GIVEN EXERCISE -> Arrange the material below, from the line with "genus: Crocus" to the line with "scientific name: Stercorarius pomarinus", as a Markdown table with the columns Row and Line. Number each line and leave out any blank lines.

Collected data
* START *
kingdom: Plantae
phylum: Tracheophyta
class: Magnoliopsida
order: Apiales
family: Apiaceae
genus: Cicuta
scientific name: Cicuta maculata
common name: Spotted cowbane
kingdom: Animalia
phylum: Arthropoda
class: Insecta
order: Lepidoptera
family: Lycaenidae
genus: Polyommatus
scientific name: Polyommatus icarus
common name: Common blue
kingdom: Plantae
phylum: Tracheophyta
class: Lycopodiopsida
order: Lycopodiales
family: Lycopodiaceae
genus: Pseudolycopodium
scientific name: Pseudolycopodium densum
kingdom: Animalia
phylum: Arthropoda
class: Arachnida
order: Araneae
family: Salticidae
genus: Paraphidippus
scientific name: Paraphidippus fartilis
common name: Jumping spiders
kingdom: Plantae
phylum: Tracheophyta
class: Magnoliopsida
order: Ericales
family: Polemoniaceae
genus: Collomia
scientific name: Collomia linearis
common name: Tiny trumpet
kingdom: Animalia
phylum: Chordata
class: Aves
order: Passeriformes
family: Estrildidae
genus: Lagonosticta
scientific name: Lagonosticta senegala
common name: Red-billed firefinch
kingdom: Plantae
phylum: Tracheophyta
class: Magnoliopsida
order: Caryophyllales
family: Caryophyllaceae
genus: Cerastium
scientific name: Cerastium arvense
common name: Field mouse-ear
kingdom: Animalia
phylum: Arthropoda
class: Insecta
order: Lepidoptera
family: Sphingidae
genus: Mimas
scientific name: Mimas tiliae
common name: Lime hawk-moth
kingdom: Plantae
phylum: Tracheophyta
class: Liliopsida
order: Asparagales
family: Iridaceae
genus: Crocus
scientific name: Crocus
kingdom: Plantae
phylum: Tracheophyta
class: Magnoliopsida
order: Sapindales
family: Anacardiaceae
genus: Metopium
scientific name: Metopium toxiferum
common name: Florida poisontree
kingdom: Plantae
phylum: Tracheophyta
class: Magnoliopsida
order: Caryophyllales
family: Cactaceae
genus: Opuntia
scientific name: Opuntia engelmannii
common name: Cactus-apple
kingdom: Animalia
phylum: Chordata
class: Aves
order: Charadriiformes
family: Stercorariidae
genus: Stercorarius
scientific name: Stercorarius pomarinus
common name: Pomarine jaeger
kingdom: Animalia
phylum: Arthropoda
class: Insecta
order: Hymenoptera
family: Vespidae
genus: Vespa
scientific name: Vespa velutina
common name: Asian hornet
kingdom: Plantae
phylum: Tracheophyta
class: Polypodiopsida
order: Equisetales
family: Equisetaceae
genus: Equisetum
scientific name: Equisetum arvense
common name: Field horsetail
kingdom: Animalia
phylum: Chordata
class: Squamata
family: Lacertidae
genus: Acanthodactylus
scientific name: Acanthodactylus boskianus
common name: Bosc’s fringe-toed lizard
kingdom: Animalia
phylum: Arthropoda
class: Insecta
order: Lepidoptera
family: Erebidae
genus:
* END *
PROBLEM SOLUTION ->
| Row | Line |
|---|---|
| 1 | genus: Crocus |
| 2 | scientific name: Crocus |
| 3 | kingdom: Plantae |
| 4 | phylum: Tracheophyta |
| 5 | class: Magnoliopsida |
| 6 | order: Sapindales |
| 7 | family: Anacardiaceae |
| 8 | genus: Metopium |
| 9 | scientific name: Metopium toxiferum |
| 10 | common name: Florida poisontree |
| 11 | kingdom: Plantae |
| 12 | phylum: Tracheophyta |
| 13 | class: Magnoliopsida |
| 14 | order: Caryophyllales |
| 15 | family: Cactaceae |
| 16 | genus: Opuntia |
| 17 | scientific name: Opuntia engelmannii |
| 18 | common name: Cactus-apple |
| 19 | kingdom: Animalia |
| 20 | phylum: Chordata |
| 21 | class: Aves |
| 22 | order: Charadriiformes |
| 23 | family: Stercorariidae |
| 24 | genus: Stercorarius |
| 25 | scientific name: Stercorarius pomarinus |